Cross Project Demonstrator


About the Convergence Accelerator Project

Research is often driven by a compelling societal or scientific challenge, but often developing solutions can take years. To deliver tangible solutions that have a nation-wide societal impact and at a faster pace, the NSF launched the Convergence Accelerator program, designed to leverage a convergence approach to transition basic research and discovery into practice. Using innovation processes like human-centered design, user discovery, and team science; and integration of multidisciplinary research and cross-cutting partnerships the Convergence Accelerator is making investments to solve high impact societal challenges through use-inspired convergence research.

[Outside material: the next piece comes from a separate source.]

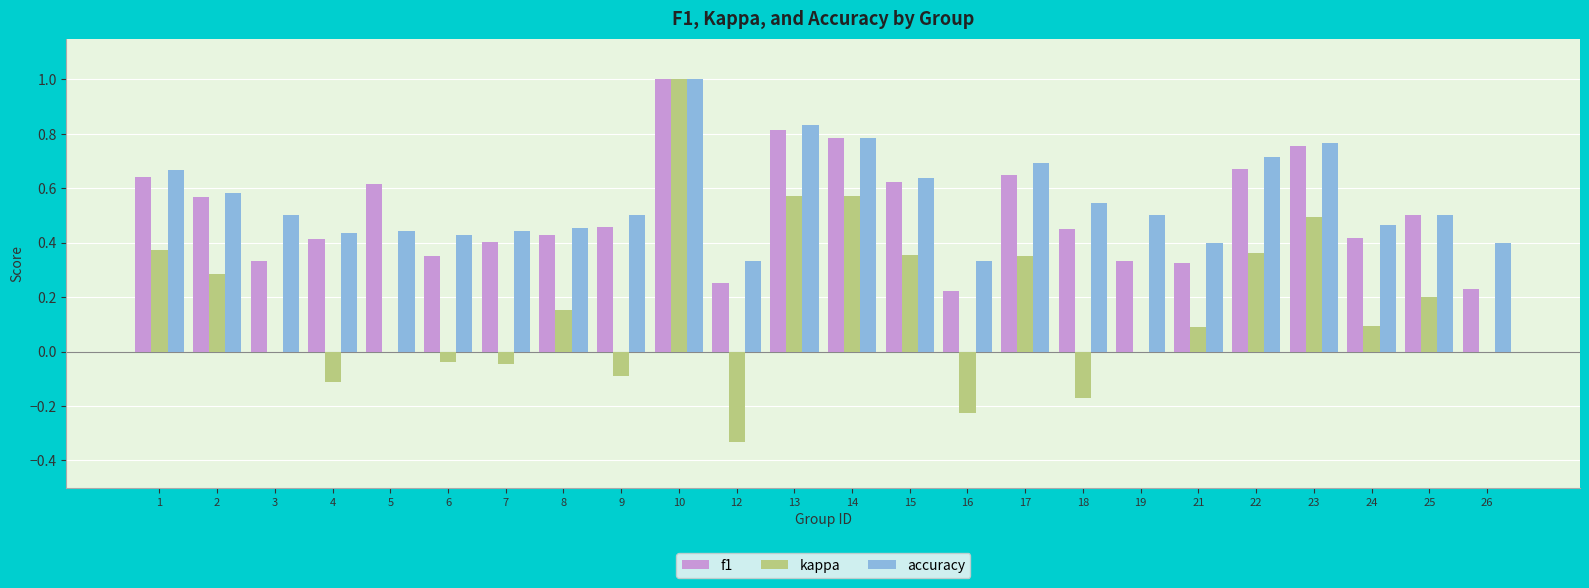

What is the highest value of the kappa series?

1.0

Cross Project Demonstrator

Knowledge Graphs are rapidly emerging as key infrastucture to integrate the diverse information needed to solve comolex societal challenges -- from climate change and human health to capturing business value from the AI revolution. The Cross Project Demonstratior inventories the scope of the Track A knowledge graphs. It extends the InK Browser, providing several new views on the data, such as a hierarchy of the knowledge graph schemas, as mapped to a common schema in order to provide users with an overview of general topics across the knowledge graphs. Currently, we display this mapping in a collapsible tree format according to the Wikipedia Category Graph. These mappings are generated via a pre-trained word2vec model to detect the most similar term in the Wikipedia category graph. The annotation view displays common annotation assertions for a selected entity. The search view provides users with a search box that returns a list of similar entities and useful annotations, sorted by relevance. The key motivation for the demonstrator is to foster track-level success by finding connections between Track A graphs. In Year 2 the demonstrator will focus on integrating more closely with the individual graphs and their schemata and on providing a common entry point to the envisioned cross-team Data2Knowledge consortium.